The series is dreadfully uneven and badly in need of editing. Of course if you pull out all the stuff you do not need in the books, you would only have one novel and publishers always want sequels. It might have benefited from some comic relief too. The entire series is dead serious and even situations that might have been comic remain serious, but I suppose colonization of another planet is serious business? If so, why is everyone partying around the clock with sex, drugs and steel drum music?
I do not know why, but it is rare to find a really good narrator reading a mediocre audiobook. Perhaps the explanation is simple. The reader’s abilities so often affect one’s enjoyment of an audiobook that it is difficult to separate them when writing a review.
However, I am happy to admit that is not the case with Richard Ferrone’s reading of the Mars Trilogy. He goes a very good job of keeping the characters delineated vocally, none of his voices are over the top, he does not seem to be in a hurry to get the words out and he is pleasant to listen to. It is, in fact, his reading that kept me listening to the entirety of the trilogy even though toward the end I was desperate to hear it come to a conclusion.
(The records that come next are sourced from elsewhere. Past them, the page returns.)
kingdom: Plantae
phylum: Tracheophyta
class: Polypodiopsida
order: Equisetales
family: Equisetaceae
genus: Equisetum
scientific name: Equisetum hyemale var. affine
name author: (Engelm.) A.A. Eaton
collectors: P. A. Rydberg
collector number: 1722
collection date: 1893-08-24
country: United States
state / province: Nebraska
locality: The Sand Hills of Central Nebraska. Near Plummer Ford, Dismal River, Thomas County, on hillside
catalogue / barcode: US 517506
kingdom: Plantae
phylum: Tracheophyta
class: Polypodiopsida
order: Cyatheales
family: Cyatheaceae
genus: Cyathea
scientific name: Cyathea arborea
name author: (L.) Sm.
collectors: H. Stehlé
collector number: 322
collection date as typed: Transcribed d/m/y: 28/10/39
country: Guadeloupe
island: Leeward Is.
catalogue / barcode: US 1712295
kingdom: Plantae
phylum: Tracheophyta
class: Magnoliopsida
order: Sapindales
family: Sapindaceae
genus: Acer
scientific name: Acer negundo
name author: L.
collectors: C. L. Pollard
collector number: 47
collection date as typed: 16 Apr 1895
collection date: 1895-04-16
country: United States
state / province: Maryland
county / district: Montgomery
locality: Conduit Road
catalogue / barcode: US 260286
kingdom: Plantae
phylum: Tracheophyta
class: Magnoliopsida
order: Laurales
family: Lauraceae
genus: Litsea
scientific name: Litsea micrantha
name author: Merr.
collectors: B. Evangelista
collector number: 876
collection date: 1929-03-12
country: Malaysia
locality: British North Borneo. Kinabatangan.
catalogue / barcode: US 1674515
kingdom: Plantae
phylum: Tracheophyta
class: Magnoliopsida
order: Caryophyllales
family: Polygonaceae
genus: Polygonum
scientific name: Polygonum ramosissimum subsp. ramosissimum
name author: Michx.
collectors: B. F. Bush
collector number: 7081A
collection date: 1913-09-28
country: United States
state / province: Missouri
He even got me to listen through to the end of the rambling and really unnecessary epilogue.
So, all told, I have to call the series interesting in places, but mediocre overall due to the long-winded and repetitive narrative passages and lack of good old-fashioned plot-pushing, but Richard Ferrone’s reading makes this worth listening to, although If you only listen to the first book of the series I think you will walk away with a very favorable impression. The series only really drags badly in the second and third books.